Mi abuela se enfadó, ladeó la cabeza y me miró a los ojos, su marido siguió comiendo aceitunas, y yo me callé haciendo que ignoraba de qué iba la cosa. Nos miramos los tres, amparados en una infinita complicidad que ya no necesitaba palabras, porque sabían que con el tiempo lo descubriría todo. La historia de aquellos hombres, que una noche fueron sacados de sus casas para ser fusilados en algún camino, junto con la muerte del tío Andrés, encendió en mí la llama de la fascinación. Mi abuela volvió a ocupar su sitio en la lumbre, yo el mío, y entre los tres volvimos a comer aceitunas. A la vista de mi curiosidad desmedida, los abuelos comenzaron a contarme historias de sus vidas, pero no de la guerra.

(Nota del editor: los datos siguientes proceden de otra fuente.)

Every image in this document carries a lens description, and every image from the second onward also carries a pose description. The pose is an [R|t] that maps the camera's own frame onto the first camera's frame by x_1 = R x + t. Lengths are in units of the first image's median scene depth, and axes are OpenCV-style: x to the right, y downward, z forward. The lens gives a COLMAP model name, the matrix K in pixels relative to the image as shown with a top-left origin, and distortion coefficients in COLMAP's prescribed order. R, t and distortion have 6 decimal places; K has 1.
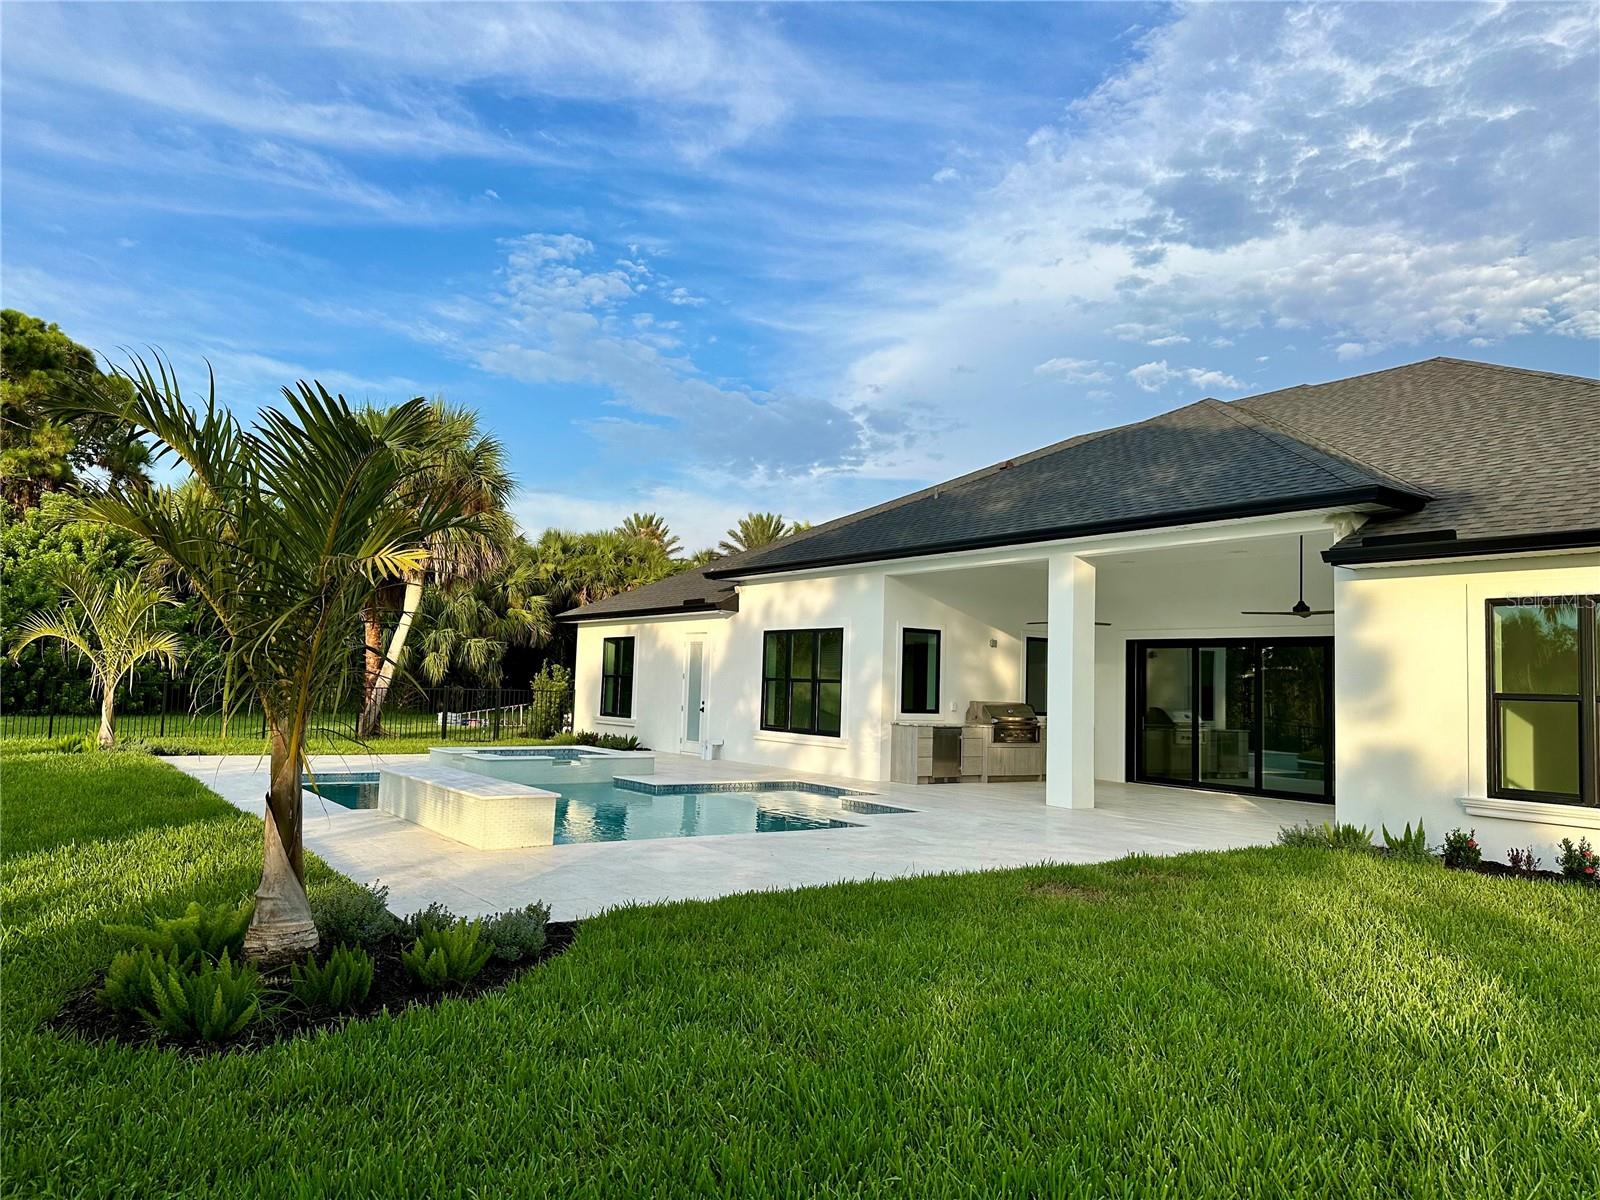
lens RADIAL K [[1139.9, 0, 800.0], [0, 1139.9, 600.0], [0, 0, 1]] dist [0.121293, -0.000970]
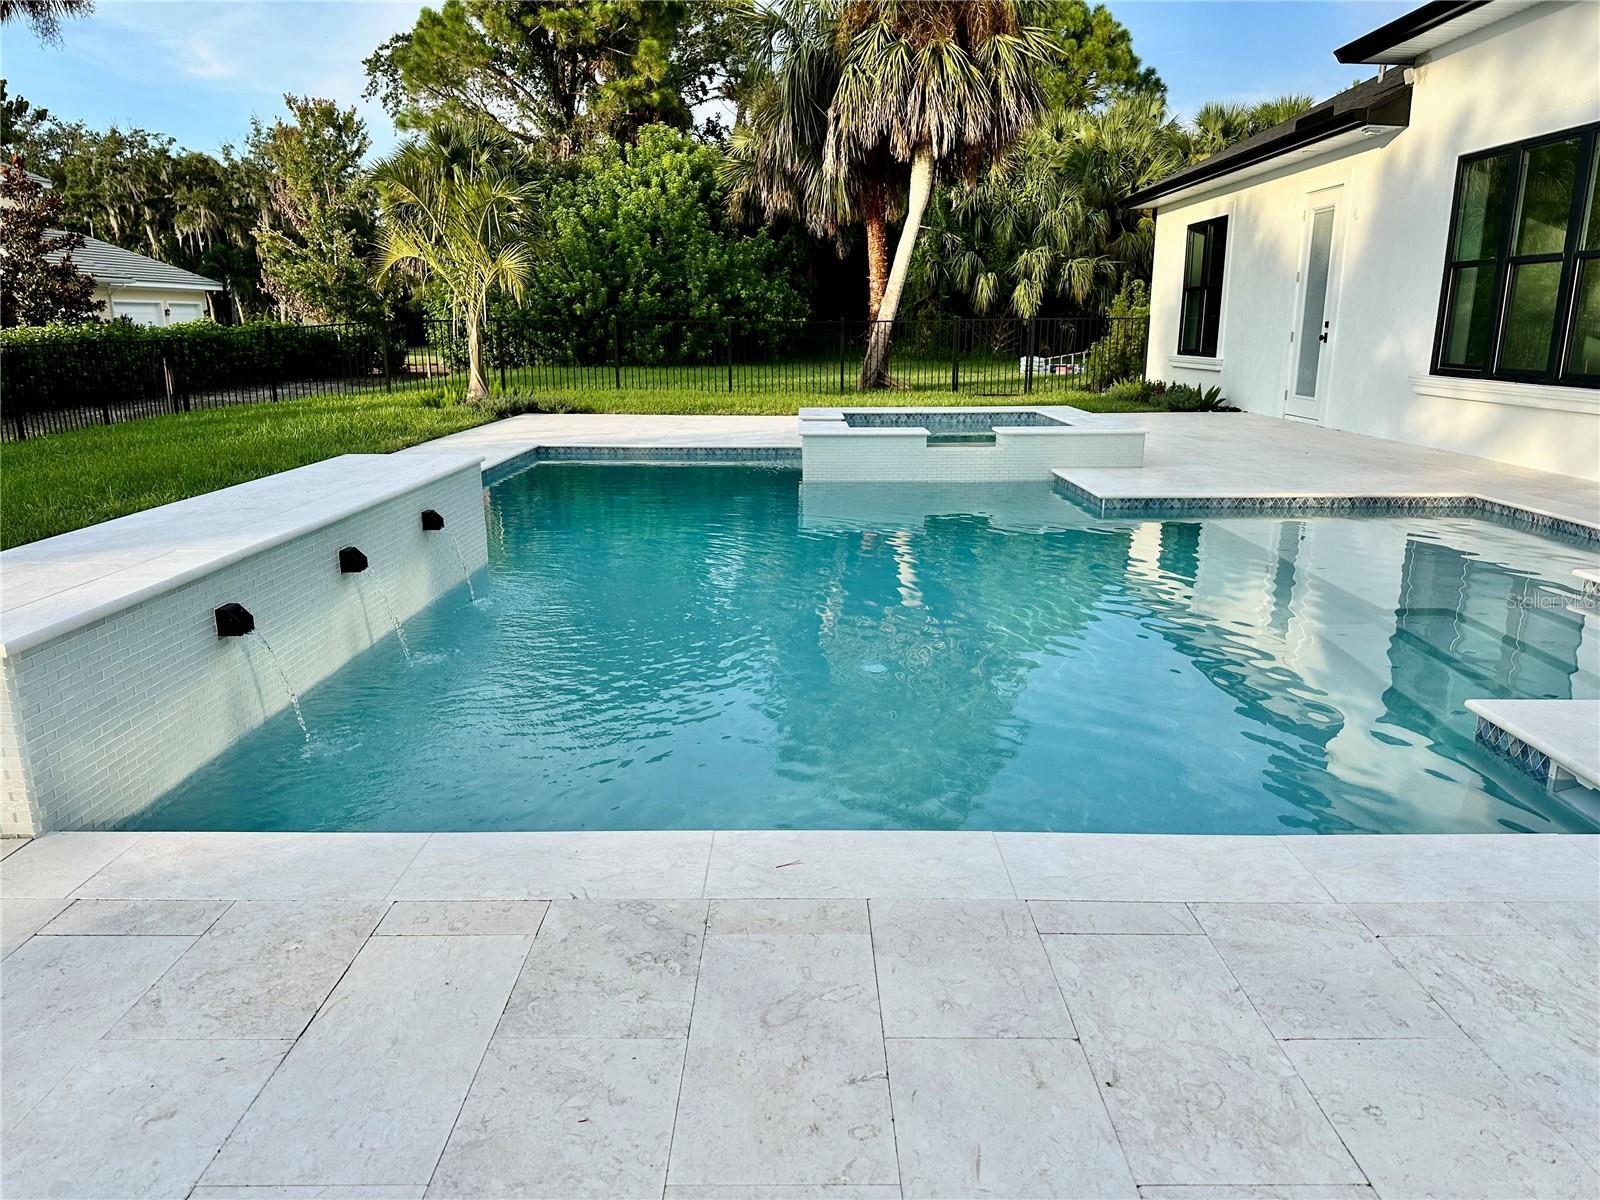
lens RADIAL K [[1151.5, 0, 800.0], [0, 1151.5, 600.0], [0, 0, 1]] dist [0.003966, -0.002304]
pose [[0.825275, 0.094199, -0.556820, 0.012913], [0.076268, 0.958366, 0.275169, 0.025783], [0.559558, -0.269558, 0.783730, 0.226133]]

—Tu abuelo y yo vimos morir a Joselito en la plaza de toros de Talavera? —dijo mi abuela, sonriendo con amarga tristeza.
—Vaya, cuéntame.
—Hicimos casi sesenta kilómetros en un coche de caballos que teníamos —continuó—. Corría el año 1920, más o menos.
—Vaya afición.
—Sí, era la figura del momento y nos gustaban los toros.
—Y que más…
—Hablaban de supersticiones, de mal fario, de malos augurios, de que alguien predijo su muerte, de que si paró en la estación de tren en Torrijos y rompió un velador en una pelea que provocó él mismo porque estaba muy nervioso…
—¿Y tú crees en esas cosas?
—No, pero ahí están.
—Después de la cogida, murió en la enfermería. Y cuando arrastraron al toro sonó un pasodoble.
—¿Recuerdas cuál?
—¡El Relicario! —exclamó mi abuelo Julián, rompiendo su silencio, llevándose las manos a la cabeza, como si quiera mostrarnos cuánto trabajo le había costado recordar el pasodoble.